— WHAT THE TASK REQUIRES —
Write each line out a second time, exactly as shown below.

Content starts

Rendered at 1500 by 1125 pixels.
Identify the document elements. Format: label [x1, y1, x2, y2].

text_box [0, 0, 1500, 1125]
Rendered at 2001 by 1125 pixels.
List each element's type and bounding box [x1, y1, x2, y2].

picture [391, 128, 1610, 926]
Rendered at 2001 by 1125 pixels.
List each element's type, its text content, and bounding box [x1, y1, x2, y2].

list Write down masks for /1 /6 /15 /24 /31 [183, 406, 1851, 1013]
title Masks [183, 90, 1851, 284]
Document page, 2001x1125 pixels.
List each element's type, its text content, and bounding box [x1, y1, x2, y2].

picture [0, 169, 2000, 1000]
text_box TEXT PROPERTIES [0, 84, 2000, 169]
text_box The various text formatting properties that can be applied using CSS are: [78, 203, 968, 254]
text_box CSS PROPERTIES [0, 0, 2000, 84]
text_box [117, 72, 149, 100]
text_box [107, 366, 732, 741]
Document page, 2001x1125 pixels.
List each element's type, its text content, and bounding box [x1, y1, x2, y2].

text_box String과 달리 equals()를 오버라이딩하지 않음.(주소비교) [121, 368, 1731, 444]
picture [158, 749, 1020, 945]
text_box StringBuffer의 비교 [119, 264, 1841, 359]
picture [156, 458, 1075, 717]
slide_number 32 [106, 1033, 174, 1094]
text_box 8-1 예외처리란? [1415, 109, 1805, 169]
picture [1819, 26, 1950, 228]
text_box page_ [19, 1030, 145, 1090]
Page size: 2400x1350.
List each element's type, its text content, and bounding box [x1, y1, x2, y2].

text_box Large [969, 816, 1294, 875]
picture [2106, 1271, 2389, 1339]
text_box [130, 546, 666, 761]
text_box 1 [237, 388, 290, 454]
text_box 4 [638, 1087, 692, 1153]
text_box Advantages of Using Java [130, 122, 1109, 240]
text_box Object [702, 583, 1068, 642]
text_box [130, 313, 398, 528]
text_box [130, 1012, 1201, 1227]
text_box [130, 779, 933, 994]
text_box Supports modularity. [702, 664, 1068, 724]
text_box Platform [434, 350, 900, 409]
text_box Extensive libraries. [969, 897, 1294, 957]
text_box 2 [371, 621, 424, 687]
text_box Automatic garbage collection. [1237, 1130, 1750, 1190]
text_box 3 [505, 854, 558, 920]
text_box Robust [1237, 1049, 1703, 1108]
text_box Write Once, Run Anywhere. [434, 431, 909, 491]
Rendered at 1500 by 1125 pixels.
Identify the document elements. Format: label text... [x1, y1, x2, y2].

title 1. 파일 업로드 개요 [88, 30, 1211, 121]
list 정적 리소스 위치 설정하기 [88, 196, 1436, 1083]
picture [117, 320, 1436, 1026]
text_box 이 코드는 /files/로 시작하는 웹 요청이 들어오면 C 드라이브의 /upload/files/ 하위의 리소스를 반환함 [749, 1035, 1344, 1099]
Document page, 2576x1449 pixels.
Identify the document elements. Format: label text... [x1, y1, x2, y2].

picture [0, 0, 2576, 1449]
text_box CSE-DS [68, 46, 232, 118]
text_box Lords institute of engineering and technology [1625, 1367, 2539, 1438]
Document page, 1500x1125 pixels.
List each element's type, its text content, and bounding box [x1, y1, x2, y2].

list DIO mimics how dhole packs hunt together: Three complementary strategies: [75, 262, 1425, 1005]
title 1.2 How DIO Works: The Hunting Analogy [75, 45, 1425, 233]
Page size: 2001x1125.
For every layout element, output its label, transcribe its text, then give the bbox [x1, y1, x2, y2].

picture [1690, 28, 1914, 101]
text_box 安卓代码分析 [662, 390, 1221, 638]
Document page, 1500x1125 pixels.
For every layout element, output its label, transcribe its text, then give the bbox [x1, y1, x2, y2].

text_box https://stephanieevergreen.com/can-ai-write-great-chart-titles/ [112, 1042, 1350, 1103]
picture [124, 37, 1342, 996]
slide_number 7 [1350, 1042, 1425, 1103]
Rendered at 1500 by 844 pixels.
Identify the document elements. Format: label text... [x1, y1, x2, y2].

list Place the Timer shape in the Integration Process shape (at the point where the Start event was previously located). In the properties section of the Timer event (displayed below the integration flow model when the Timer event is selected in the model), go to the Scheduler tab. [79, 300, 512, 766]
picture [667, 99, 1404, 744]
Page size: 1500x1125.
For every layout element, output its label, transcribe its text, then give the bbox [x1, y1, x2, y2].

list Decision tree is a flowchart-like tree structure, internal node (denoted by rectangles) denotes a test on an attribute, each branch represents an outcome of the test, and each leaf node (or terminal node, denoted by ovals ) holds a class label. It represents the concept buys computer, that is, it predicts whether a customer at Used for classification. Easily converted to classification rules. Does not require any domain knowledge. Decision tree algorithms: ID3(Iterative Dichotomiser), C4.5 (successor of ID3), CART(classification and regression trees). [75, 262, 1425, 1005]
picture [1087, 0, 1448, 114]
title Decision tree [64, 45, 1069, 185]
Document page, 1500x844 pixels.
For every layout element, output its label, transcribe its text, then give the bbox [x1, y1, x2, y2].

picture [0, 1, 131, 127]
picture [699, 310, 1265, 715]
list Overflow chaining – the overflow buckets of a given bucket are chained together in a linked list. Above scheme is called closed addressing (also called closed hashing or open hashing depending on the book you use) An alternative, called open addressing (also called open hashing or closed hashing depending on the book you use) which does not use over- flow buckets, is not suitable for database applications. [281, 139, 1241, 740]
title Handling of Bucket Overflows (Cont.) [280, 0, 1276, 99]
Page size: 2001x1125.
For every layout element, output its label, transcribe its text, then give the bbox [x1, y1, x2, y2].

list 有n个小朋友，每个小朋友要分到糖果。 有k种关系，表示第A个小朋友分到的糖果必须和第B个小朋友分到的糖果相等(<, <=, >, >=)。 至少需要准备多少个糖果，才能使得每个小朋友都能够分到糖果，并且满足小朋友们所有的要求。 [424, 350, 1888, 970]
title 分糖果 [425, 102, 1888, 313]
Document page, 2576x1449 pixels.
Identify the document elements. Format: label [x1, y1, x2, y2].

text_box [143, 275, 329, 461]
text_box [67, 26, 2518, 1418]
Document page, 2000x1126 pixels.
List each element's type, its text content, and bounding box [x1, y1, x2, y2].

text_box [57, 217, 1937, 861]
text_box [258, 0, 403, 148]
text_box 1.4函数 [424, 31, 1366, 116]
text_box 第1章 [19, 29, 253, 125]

Content ends

— SOLUTION TO THIS TASK —
Rendered at 1500 by 1125 pixels.
Identify the document elements. Format: label [x1, y1, x2, y2].

text_box [0, 0, 1500, 1125]
Rendered at 2001 by 1125 pixels.
List each element's type and bounding box [x1, y1, x2, y2].

picture [391, 128, 1610, 926]
Rendered at 2001 by 1125 pixels.
List each element's type, its text content, and bounding box [x1, y1, x2, y2].

list Write down masks for /1 /6 /15 /24 /31 [183, 406, 1851, 1013]
title Masks [183, 90, 1851, 284]
Document page, 2001x1125 pixels.
List each element's type, its text content, and bounding box [x1, y1, x2, y2].

picture [0, 169, 2000, 1000]
text_box TEXT PROPERTIES [0, 84, 2000, 169]
text_box The various text formatting properties that can be applied using CSS are: [78, 203, 968, 254]
text_box CSS PROPERTIES [0, 0, 2000, 84]
text_box [117, 72, 149, 100]
text_box [107, 366, 732, 741]
Document page, 2001x1125 pixels.
List each element's type, its text content, and bounding box [x1, y1, x2, y2].

text_box String과 달리 equals()를 오버라이딩하지 않음.(주소비교) [121, 368, 1731, 444]
picture [158, 749, 1020, 945]
text_box StringBuffer의 비교 [119, 264, 1841, 359]
picture [156, 458, 1075, 717]
slide_number 32 [106, 1033, 174, 1094]
text_box 8-1 예외처리란? [1415, 109, 1805, 169]
picture [1819, 26, 1950, 228]
text_box page_ [19, 1030, 145, 1090]
Page size: 2400x1350.
List each element's type, its text content, and bounding box [x1, y1, x2, y2].

text_box Large [969, 816, 1294, 875]
picture [2106, 1271, 2389, 1339]
text_box [130, 546, 666, 761]
text_box 1 [237, 388, 290, 454]
text_box 4 [638, 1087, 692, 1153]
text_box Advantages of Using Java [130, 122, 1109, 240]
text_box Object [702, 583, 1068, 642]
text_box [130, 313, 398, 528]
text_box [130, 1012, 1201, 1227]
text_box [130, 779, 933, 994]
text_box Supports modularity. [702, 664, 1068, 724]
text_box Platform [434, 350, 900, 409]
text_box Extensive libraries. [969, 897, 1294, 957]
text_box 2 [371, 621, 424, 687]
text_box Automatic garbage collection. [1237, 1130, 1750, 1190]
text_box 3 [505, 854, 558, 920]
text_box Robust [1237, 1049, 1703, 1108]
text_box Write Once, Run Anywhere. [434, 431, 909, 491]
Rendered at 1500 by 1125 pixels.
Identify the document elements. Format: label text... [x1, y1, x2, y2].

title 1. 파일 업로드 개요 [88, 30, 1211, 121]
list 정적 리소스 위치 설정하기 [88, 196, 1436, 1083]
picture [117, 320, 1436, 1026]
text_box 이 코드는 /files/로 시작하는 웹 요청이 들어오면 C 드라이브의 /upload/files/ 하위의 리소스를 반환함 [749, 1035, 1344, 1099]
Document page, 2576x1449 pixels.
Identify the document elements. Format: label text... [x1, y1, x2, y2].

picture [0, 0, 2576, 1449]
text_box CSE-DS [68, 46, 232, 118]
text_box Lords institute of engineering and technology [1625, 1367, 2539, 1438]
Document page, 1500x1125 pixels.
List each element's type, its text content, and bounding box [x1, y1, x2, y2].

list DIO mimics how dhole packs hunt together: Three complementary strategies: [75, 262, 1425, 1005]
title 1.2 How DIO Works: The Hunting Analogy [75, 45, 1425, 233]
Page size: 2001x1125.
For every layout element, output its label, transcribe its text, then give the bbox [x1, y1, x2, y2].

picture [1690, 28, 1914, 101]
text_box 安卓代码分析 [662, 390, 1221, 638]
Document page, 1500x1125 pixels.
For every layout element, output its label, transcribe its text, then give the bbox [x1, y1, x2, y2].

text_box https://stephanieevergreen.com/can-ai-write-great-chart-titles/ [112, 1042, 1350, 1103]
picture [124, 37, 1342, 996]
slide_number 7 [1350, 1042, 1425, 1103]
Rendered at 1500 by 844 pixels.
Identify the document elements. Format: label text... [x1, y1, x2, y2].

list Place the Timer shape in the Integration Process shape (at the point where the Start event was previously located). In the properties section of the Timer event (displayed below the integration flow model when the Timer event is selected in the model), go to the Scheduler tab. [79, 300, 512, 766]
picture [667, 99, 1404, 744]
Page size: 1500x1125.
For every layout element, output its label, transcribe its text, then give the bbox [x1, y1, x2, y2].

list Decision tree is a flowchart-like tree structure, internal node (denoted by rectangles) denotes a test on an attribute, each branch represents an outcome of the test, and each leaf node (or terminal node, denoted by ovals ) holds a class label. It represents the concept buys computer, that is, it predicts whether a customer at Used for classification. Easily converted to classification rules. Does not require any domain knowledge. Decision tree algorithms: ID3(Iterative Dichotomiser), C4.5 (successor of ID3), CART(classification and regression trees). [75, 262, 1425, 1005]
picture [1087, 0, 1448, 114]
title Decision tree [64, 45, 1069, 185]
Document page, 1500x844 pixels.
For every layout element, output its label, transcribe its text, then give the bbox [x1, y1, x2, y2].

picture [0, 1, 131, 127]
picture [699, 310, 1265, 715]
list Overflow chaining – the overflow buckets of a given bucket are chained together in a linked list. Above scheme is called closed addressing (also called closed hashing or open hashing depending on the book you use) An alternative, called open addressing (also called open hashing or closed hashing depending on the book you use) which does not use over- flow buckets, is not suitable for database applications. [281, 139, 1241, 740]
title Handling of Bucket Overflows (Cont.) [280, 0, 1276, 99]
Page size: 2001x1125.
For every layout element, output its label, transcribe its text, then give the bbox [x1, y1, x2, y2].

list 有n个小朋友，每个小朋友要分到糖果。 有k种关系，表示第A个小朋友分到的糖果必须和第B个小朋友分到的糖果相等(<, <=, >, >=)。 至少需要准备多少个糖果，才能使得每个小朋友都能够分到糖果，并且满足小朋友们所有的要求。 [424, 350, 1888, 970]
title 分糖果 [425, 102, 1888, 313]
Document page, 2576x1449 pixels.
Identify the document elements. Format: label [x1, y1, x2, y2].

text_box [143, 275, 329, 461]
text_box [67, 26, 2518, 1418]
Document page, 2000x1126 pixels.
List each element's type, its text content, and bounding box [x1, y1, x2, y2].

text_box [57, 217, 1937, 861]
text_box [258, 0, 403, 148]
text_box 1.4函数 [424, 31, 1366, 116]
text_box 第1章 [19, 29, 253, 125]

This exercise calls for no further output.